> Task goal:
If a line in the listing contains "APERTURE", copy it out whole.
Supplied data Start Marker
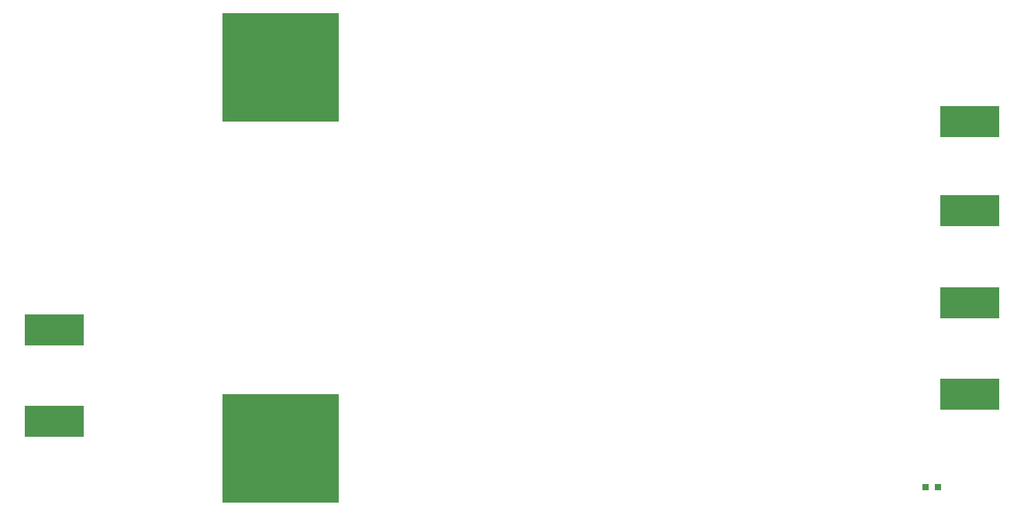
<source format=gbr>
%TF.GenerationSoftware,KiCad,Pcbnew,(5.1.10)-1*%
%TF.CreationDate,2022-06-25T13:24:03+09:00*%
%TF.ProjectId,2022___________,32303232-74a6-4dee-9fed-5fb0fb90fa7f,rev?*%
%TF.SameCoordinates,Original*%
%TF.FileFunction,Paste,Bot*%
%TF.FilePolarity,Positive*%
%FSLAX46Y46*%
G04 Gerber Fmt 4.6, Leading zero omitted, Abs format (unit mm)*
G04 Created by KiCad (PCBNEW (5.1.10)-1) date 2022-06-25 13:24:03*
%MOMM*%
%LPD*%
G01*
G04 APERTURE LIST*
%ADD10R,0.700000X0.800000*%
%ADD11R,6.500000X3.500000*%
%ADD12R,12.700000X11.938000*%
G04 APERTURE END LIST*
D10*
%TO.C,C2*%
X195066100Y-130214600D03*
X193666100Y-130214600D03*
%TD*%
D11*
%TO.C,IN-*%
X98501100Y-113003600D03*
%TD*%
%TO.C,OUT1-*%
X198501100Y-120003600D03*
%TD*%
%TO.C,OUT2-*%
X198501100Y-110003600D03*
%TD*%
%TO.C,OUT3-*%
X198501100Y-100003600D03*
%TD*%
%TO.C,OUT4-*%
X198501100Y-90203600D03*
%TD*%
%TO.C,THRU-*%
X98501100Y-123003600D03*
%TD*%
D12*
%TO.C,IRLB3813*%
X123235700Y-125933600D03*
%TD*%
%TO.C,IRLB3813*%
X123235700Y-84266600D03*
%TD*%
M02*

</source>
Supplied data End Marker
Supplied data Start Marker
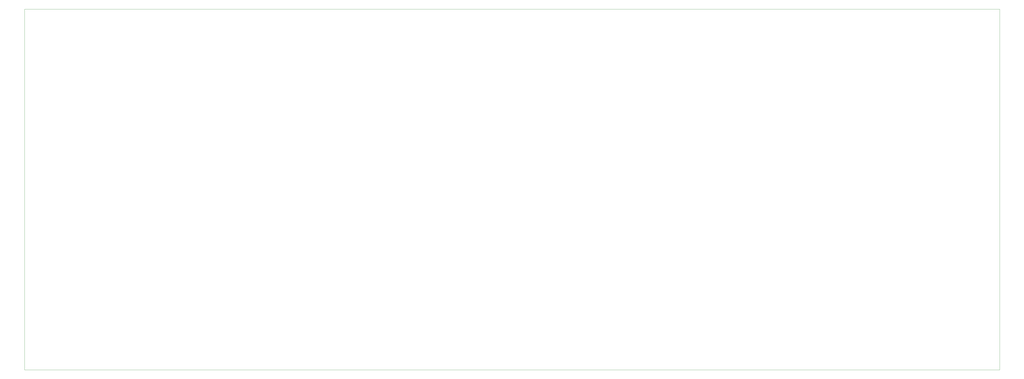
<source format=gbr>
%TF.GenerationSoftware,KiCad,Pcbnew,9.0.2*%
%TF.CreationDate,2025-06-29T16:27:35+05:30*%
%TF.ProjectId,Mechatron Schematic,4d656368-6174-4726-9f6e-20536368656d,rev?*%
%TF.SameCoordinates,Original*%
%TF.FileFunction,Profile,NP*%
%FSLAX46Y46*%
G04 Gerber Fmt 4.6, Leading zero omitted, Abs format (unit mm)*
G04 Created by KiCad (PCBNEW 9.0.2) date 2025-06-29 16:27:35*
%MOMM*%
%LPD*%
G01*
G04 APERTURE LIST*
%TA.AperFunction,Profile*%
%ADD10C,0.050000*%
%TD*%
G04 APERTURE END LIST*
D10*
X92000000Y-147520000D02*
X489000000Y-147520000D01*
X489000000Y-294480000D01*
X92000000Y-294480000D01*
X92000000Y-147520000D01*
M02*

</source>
Supplied data End Marker
> Output:
G04 APERTURE LIST*
G04 APERTURE END LIST*
G04 APERTURE LIST*
G04 APERTURE END LIST*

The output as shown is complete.